# Hand raised Bunny Pigeon.



## LittleTerrapin (Feb 13, 2015)

I apologize if this is in the wrong category...

Last year I rescued 2 baby pigeons and 2 eggs(Eggs didn't survive with foster doves I burrowed). My uncle had crushed and thrown out countless others from this pair of breeding wild doves in his workshop(poop screwed up some some of his tools). When the bigger baby turned 2 months old last June, I re-homed him easily, but the second baby, Rubideoux, Was my hand tame baby I loved dearly. 
I went cross country for 2 months, leaving all my pets behind(Baby sitter let a few of my pets die). A few weeks before I left I was waiting contact back from a lovely woman(we talked about her taking my boy) who had her own hand-raised baby, but she didn't reply until I was already a month gone away. By the time I got back she had never answered my emails or messages, as well as my pigeon had turned completely anti-social and hates EVERY human he sees! My baby! My shoulder sitting, kissing baby! Hates me! How do I get him to love me again? He is so lonely, I regret re-homing his brother...

To give him a friend, Call me crazy, I put him with my rabbit in a 48SqFt enclosure, they absolutely love each other. He has gotten a little more friendly this past week while living with the rabbit. Dances and sings, shares toys, that rabbit is the only thing he is not scared or aggressive over. He crawls down her burrow and sleeps underground! I have chickens but he attacks them aggressively, and my chickens hate him as well.
I can't find his baby pictures but have these. I Taught him how to fly, syringe fed him since 15 days old after burrowing doves from a friend.
How do I get him to trust me again? He refused feed from my hands now... I just want him to be happy and know humans are OK again. I don't know what that babysitter did...


----------



## Mdelgado (May 19, 2009)

Excuse me, how do you post a new article or request on this website?


----------



## CBL (May 13, 2014)

All fairly normal, if he was weaned and a boy, he will be a bit more standofish than a hen.
Just let him be a bird and he will be tame enough when he wants. After a week or so of handling daily he should calm down and try to woo you. I would be careful with him in with the rabbit and more concerned about the chickens. If he picks up any of the rabbit or chicken poop he can get good and sick. If you want him tame, separate him from them and have him only with you.

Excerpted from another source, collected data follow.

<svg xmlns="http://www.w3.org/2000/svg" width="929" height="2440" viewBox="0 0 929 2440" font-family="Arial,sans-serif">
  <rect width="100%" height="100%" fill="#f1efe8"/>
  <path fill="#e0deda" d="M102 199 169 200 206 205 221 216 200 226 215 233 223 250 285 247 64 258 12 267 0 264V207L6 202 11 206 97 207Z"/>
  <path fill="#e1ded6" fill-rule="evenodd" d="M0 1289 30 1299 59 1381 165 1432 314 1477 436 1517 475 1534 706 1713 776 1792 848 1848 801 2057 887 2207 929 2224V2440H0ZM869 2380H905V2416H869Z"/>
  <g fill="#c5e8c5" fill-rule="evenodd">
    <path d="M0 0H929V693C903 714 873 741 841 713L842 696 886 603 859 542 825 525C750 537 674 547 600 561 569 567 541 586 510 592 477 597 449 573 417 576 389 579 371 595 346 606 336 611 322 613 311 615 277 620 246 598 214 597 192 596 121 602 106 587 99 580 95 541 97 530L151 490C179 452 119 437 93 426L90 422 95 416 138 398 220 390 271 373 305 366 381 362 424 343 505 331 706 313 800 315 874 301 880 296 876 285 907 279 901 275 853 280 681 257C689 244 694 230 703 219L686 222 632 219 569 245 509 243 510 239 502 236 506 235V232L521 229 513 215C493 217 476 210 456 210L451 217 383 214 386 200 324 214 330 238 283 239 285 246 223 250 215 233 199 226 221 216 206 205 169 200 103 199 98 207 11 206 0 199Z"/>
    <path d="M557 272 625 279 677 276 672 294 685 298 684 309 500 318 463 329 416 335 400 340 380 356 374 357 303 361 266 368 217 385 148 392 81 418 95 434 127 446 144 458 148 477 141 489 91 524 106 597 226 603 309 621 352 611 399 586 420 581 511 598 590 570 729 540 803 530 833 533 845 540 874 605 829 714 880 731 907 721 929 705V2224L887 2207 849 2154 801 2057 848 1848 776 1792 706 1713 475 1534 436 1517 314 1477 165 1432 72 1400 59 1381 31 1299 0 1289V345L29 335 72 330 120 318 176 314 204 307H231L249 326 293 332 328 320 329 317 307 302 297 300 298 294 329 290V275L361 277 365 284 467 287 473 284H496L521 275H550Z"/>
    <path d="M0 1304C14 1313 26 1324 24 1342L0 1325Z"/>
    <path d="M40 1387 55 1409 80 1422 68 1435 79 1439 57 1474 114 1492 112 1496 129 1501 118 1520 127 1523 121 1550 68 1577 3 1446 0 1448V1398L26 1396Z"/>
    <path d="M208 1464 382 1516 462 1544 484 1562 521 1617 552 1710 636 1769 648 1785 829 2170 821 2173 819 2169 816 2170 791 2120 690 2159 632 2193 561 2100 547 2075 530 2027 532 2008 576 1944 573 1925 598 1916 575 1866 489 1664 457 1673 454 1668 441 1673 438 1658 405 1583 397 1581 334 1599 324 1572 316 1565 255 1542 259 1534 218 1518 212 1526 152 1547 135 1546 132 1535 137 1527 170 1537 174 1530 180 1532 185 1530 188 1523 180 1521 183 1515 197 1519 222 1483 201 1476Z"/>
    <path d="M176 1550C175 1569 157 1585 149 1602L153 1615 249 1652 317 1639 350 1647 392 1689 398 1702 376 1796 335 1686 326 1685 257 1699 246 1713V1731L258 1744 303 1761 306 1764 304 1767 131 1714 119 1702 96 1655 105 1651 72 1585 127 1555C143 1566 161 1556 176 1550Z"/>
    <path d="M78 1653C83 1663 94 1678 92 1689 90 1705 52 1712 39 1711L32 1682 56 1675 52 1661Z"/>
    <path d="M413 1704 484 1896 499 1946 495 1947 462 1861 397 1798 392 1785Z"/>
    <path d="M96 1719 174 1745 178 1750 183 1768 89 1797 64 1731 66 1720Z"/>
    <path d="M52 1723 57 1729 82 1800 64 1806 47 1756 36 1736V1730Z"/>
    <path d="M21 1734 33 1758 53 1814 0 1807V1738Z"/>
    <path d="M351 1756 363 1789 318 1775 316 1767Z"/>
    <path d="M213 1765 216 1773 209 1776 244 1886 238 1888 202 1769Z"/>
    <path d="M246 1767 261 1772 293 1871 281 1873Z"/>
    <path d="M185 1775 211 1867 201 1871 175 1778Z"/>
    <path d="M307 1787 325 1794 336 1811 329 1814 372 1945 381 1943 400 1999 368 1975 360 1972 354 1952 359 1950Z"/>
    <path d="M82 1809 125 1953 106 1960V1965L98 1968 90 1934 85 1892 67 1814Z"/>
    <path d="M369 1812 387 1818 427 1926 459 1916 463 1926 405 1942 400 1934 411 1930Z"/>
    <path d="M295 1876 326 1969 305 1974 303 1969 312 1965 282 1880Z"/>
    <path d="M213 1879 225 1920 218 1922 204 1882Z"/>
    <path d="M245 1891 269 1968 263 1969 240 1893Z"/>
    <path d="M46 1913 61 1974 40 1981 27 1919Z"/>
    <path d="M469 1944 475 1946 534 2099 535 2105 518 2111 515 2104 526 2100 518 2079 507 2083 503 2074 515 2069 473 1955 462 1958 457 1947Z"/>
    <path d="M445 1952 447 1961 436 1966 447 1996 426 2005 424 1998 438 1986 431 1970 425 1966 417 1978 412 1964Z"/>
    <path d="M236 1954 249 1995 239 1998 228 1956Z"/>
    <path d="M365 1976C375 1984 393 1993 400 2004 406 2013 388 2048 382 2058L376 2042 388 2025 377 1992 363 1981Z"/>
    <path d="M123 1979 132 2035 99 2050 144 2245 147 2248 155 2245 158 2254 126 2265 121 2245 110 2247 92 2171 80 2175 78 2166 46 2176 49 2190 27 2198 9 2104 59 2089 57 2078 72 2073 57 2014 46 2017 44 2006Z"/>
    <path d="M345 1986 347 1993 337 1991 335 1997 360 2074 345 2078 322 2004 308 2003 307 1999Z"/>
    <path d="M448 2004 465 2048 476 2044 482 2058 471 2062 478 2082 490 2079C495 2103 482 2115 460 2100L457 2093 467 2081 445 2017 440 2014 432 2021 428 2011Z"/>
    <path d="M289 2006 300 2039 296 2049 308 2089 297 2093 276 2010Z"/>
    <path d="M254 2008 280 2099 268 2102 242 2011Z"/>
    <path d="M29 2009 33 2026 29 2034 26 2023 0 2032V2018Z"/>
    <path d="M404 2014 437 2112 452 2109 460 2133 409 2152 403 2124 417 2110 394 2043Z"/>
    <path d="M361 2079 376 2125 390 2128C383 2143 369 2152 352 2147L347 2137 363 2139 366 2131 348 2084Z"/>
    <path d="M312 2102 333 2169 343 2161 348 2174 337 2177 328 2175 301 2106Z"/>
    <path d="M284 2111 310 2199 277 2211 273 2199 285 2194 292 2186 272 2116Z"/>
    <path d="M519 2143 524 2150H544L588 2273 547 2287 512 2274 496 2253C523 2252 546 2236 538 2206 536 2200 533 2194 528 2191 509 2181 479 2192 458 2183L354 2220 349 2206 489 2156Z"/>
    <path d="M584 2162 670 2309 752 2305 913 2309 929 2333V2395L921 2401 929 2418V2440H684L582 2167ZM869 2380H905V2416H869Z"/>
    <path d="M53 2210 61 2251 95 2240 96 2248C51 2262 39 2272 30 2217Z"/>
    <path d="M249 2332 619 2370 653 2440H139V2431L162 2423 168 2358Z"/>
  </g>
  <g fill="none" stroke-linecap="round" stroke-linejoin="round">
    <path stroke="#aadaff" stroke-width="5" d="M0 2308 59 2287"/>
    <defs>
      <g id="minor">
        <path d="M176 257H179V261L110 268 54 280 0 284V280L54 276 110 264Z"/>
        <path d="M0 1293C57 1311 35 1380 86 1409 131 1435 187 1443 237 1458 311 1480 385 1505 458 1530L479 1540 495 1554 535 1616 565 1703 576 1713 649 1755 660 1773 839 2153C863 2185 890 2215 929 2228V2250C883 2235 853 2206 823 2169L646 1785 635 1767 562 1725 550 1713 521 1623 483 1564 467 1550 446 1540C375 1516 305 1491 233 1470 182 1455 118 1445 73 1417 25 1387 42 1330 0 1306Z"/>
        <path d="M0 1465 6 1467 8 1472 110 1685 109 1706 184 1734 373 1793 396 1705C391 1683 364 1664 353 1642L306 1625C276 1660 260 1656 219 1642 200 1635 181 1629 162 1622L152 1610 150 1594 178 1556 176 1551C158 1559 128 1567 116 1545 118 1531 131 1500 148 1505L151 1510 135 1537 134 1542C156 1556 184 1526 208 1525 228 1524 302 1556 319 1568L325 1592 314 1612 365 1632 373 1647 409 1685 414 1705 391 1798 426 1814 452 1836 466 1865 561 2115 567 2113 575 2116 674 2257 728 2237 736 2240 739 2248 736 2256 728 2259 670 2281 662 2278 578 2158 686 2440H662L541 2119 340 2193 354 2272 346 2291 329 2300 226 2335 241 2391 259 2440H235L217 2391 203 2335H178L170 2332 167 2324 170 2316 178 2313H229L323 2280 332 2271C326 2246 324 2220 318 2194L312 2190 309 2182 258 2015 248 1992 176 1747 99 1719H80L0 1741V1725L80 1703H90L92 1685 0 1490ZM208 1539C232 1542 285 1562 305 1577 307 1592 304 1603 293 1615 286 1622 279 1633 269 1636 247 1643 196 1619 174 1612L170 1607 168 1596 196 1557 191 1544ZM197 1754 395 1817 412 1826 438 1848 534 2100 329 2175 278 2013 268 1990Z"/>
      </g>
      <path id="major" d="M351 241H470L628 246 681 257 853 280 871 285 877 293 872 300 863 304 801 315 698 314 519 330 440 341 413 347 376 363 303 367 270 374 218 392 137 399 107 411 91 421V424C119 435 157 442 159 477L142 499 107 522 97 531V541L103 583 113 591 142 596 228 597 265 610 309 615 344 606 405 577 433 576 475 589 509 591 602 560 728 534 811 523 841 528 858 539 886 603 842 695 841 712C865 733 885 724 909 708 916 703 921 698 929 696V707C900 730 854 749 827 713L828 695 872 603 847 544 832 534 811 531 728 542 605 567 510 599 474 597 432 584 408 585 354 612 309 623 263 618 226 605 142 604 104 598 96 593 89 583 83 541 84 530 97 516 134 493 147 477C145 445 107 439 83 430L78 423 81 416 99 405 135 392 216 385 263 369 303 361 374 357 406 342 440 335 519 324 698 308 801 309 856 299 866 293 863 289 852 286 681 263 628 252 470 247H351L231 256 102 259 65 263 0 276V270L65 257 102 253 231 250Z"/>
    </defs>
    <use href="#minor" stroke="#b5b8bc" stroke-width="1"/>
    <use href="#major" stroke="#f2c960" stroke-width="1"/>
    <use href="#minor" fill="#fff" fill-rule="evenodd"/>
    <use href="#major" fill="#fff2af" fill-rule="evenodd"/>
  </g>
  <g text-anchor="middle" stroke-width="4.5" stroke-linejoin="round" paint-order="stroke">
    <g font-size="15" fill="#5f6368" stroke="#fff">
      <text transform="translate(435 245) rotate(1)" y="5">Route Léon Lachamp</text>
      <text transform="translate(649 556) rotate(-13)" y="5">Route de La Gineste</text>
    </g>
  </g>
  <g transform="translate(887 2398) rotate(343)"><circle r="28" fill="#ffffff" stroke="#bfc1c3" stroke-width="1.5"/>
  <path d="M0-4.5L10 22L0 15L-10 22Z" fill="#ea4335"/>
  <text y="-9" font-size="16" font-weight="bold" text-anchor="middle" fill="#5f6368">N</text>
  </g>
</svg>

If you want him happy and independent, then let him be a bird. And just enjoy him and allow him to come to you on his terms.


----------



## cwebster (Dec 11, 2010)

Lovely bird! First time I've ever seen a pigeon and rabbit together like that. Agree with CBL that both the pigeon and rabbit could be at risk though. If you separate them the pigeon should get more friendly.


----------